Kenneth McCoy, retired police chief in Anchorage, Alaska, has been named chief of the Tempe Police Department. McCoy retired in 2022 as chief of the Anchorage department after 27 years of service.
He is a U.S. Army veteran and served 10 years in the Alaska Army National Guard. He was honorably discharged as a captain in 2000. McCoy has a Bachelor’s degree in justice from the University of Alaska Anchorage and a certificate in Leading Diversity from the University of Virginia Darden School of Business. He is a graduate of the FBI National Academy and the FBI National Executive Institute. “Being a good police chief takes law enforcement expertise, management skills, leadership abilities and an abundance of character.

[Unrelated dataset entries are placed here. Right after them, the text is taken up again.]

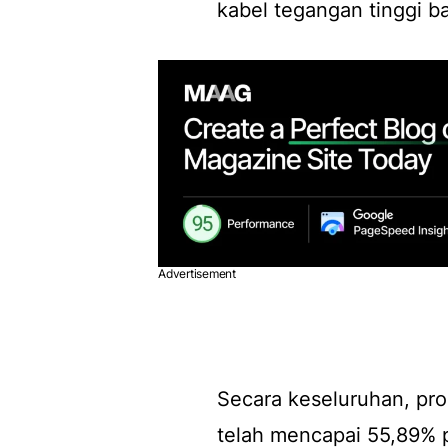
kabel tegangan tinggi b
Advertisement
Secara keseluruhan, pr
telah mencapai 55,89% 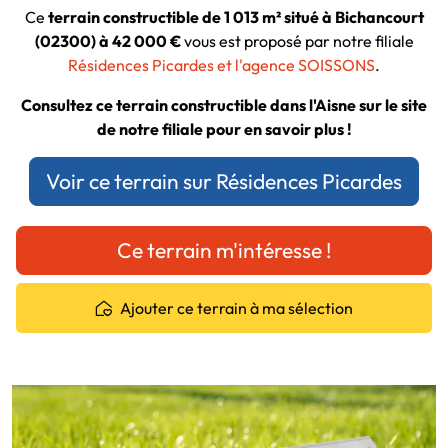
Ce
terrain constructible de 1 013 m² situé à Bichancourt
(02300) à 42 000 €
vous est proposé par notre filiale
Résidences Picardes et l'agence SOISSONS
.
Consultez ce terrain constructible dans l'Aisne sur le site
de notre filiale pour en savoir plus !
Voir ce terrain sur Résidences Picardes
Ce terrain m'intéresse !
Ajouter ce terrain à ma sélection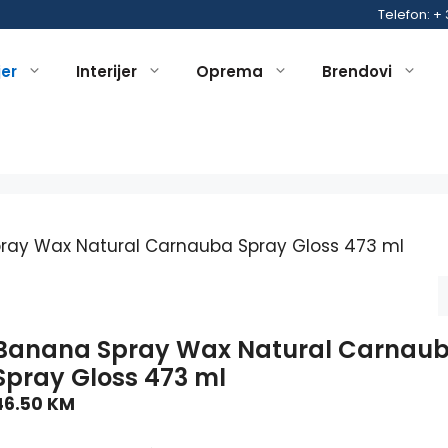
Telefon: +
jer
Interijer
Oprema
Brendovi
ray Wax Natural Carnauba Spray Gloss 473 ml
Banana Spray Wax Natural Carnau
Spray Gloss 473 ml
46.50
KM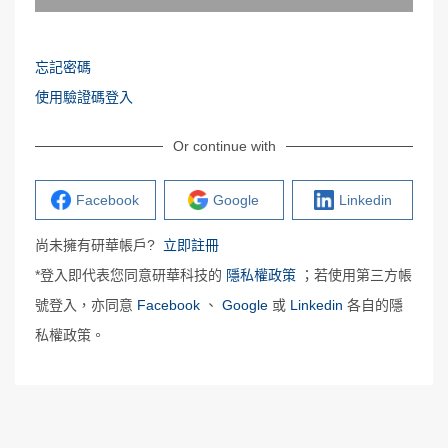
忘記密碼
使用驗證碼登入
Or continue with
Facebook
Google
Linkedin
尚未擁有研華帳戶?
立即註冊
*登入即代表您同意研華科技的
隱私權政策
；若使用第三方帳
號登入，亦同意
Facebook
、
Google
或
Linkedin
各自的隱
私權政策。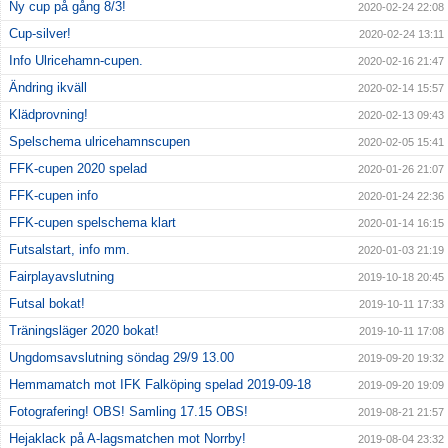
Ny cup på gång 8/3!
2020-02-24 22:08
Cup-silver!
2020-02-24 13:11
Info Ulricehamn-cupen.
2020-02-16 21:47
Ändring ikväll
2020-02-14 15:57
Klädprovning!
2020-02-13 09:43
Spelschema ulricehamnscupen
2020-02-05 15:41
FFK-cupen 2020 spelad
2020-01-26 21:07
FFK-cupen info
2020-01-24 22:36
FFK-cupen spelschema klart
2020-01-14 16:15
Futsalstart, info mm.
2020-01-03 21:19
Fairplayavslutning
2019-10-18 20:45
Futsal bokat!
2019-10-11 17:33
Träningsläger 2020 bokat!
2019-10-11 17:08
Ungdomsavslutning söndag 29/9 13.00
2019-09-20 19:32
Hemmamatch mot IFK Falköping spelad 2019-09-18
2019-09-20 19:09
Fotografering! OBS! Samling 17.15 OBS!
2019-08-21 21:57
Hejaklack på A-lagsmatchen mot Norrby!
2019-08-04 23:32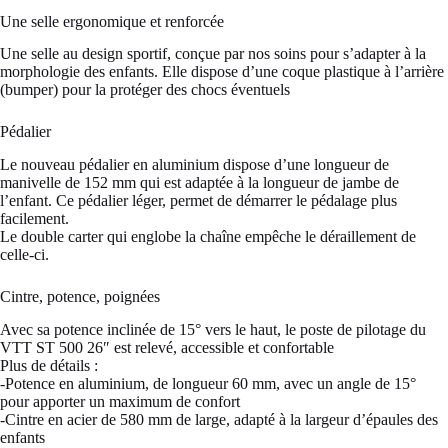
Une selle ergonomique et renforcée
Une selle au design sportif, conçue par nos soins pour s’adapter à la
morphologie des enfants. Elle dispose d’une coque plastique à l’arrière
(bumper) pour la protéger des chocs éventuels
Pédalier
Le nouveau pédalier en aluminium dispose d’une longueur de
manivelle de 152 mm qui est adaptée à la longueur de jambe de
l’enfant. Ce pédalier léger, permet de démarrer le pédalage plus
facilement.
Le double carter qui englobe la chaîne empêche le déraillement de
celle-ci.
Cintre, potence, poignées
Avec sa potence inclinée de 15° vers le haut, le poste de pilotage du
VTT ST 500 26″ est relevé, accessible et confortable
Plus de détails :
-Potence en aluminium, de longueur 60 mm, avec un angle de 15°
pour apporter un maximum de confort
-Cintre en acier de 580 mm de large, adapté à la largeur d’épaules des
enfants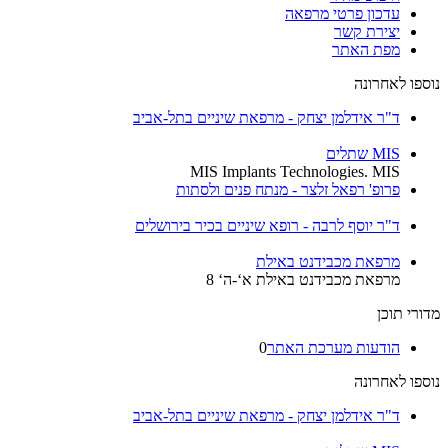
עדכון פרטי מרפאה
יצירת קשר
מפת האתר
נוספו לאחרונה
ד"ר אידלמן יצחק - מרפאת שיניים בתל-אביב
MIS שתלים
MIS Implants Technologies. MIS
פרופ' רפאל זלצר - מנתח פנים ולסתות
ד"ר יוסף לרבה - רופא שיניים בכיר בירושלים
מרפאת מכבידנט באילת
מרפאת מכבידנט באילת א‘-ה‘ 8
מדורי תוכן
הודעות מערכת האתר
0
נוספו לאחרונה
ד"ר אידלמן יצחק - מרפאת שיניים בתל-אביב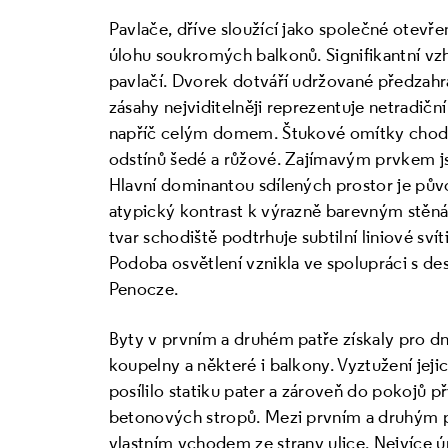
Pavlače, dříve sloužící jako společné otevře
úlohu soukromých balkonů. Signifikantní vzh
pavlačí. Dvorek dotváří udržované předzah
zásahy nejviditelněji reprezentuje netradičn
napříč celým domem. Štukové omítky chode
odstínů šedé a růžové. Zajímavým prvkem j
Hlavní dominantou sdílených prostor je pův
atypický kontrast k výrazně barevným stěná
tvar schodiště podtrhuje subtilní liniové svít
Podoba osvětlení vznikla ve spolupráci s de
Penocze.
Byty v prvním a druhém patře získaly pro dn
koupelny a některé i balkony. Vyztužení je
posílilo statiku pater a zároveň do pokojů př
betonových stropů. Mezi prvním a druhým p
vlastním vchodem ze strany ulice. Nejvíce úp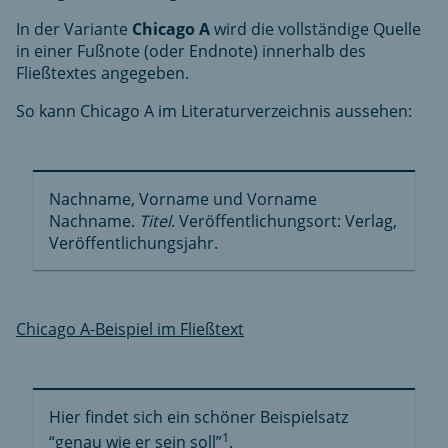
In der Variante
Chicago A
wird die vollständige Quelle
in einer Fußnote (oder Endnote) innerhalb des
Fließtextes angegeben.
So kann Chicago A im Literaturverzeichnis aussehen:
Nachname, Vorname und Vorname
Nachname.
Titel
. Veröffentlichungsort: Verlag,
Veröffentlichungsjahr.
Chicago A-Beispiel im Fließtext
Hier findet sich ein schöner Beispielsatz
1
“genau wie er sein soll”
.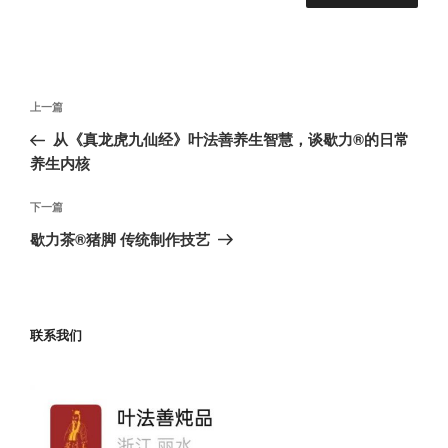
文
上
上一篇
章
一
从《真龙虎九仙经》叶法善养生智慧，谈歇力®️的日常
导
篇
养生内核
航
文
章
下
下一篇
一
歇力茶®猪脚 传统制作技艺
篇
文
章
联系我们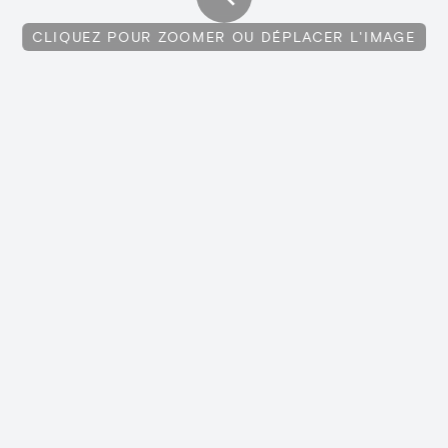
CLIQUEZ POUR ZOOMER OU DÉPLACER L'IMAGE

Kenneth McCoy has those attributes and many more,” said City Manager Andrew Ching, who announced the appointment. Currently, McCoy serves as a chief Diversity, Equity and Inclusion Officer for Providence, a nonprofit healthcare organization in Alaska. While with the Anchorage department, he served in command assignments in the Patrol and Detective Divisions and Internal Affairs. He has experience as a detective and a detective supervisor of violent crimes.
“I’m honored to be joining the Tempe Police Department as their new chief, and I can’t wait to connect with the community,” McCoy said. “Together, we’ll work to build an even safer, stronger and more united Tempe.” The search for a new Chief began in February following former Chief Jeff Glover’s appointment by Gov. Katie Hobbs to serve as director of the Arizona Department of Public Safety. Tempe invited applications from internal and external candidates. They were Josie Montenegro, interim Police Chief in Tempe; Tom Worthy, police chief in The Dalles, Ore.; and retired Phoenix Police Commander Tom Van Dorn. According to the Tempe City Charter, it is the city manager who has ultimate hiring authority for city employees, including hiring and management of the role of Police Chief.
“The Tempe Officers Assn. looks forward to working with Chief McCoy to keep Tempe safe and to create much-needed resources for the men and women answering the calls 24/7 every day,” said TOA President Sgt. Rob Ferraro. “We share the same goals – to make Tempe an example of how to work with the community as a 21st Century police force.” McCoy will begin work in Tempe on June 5.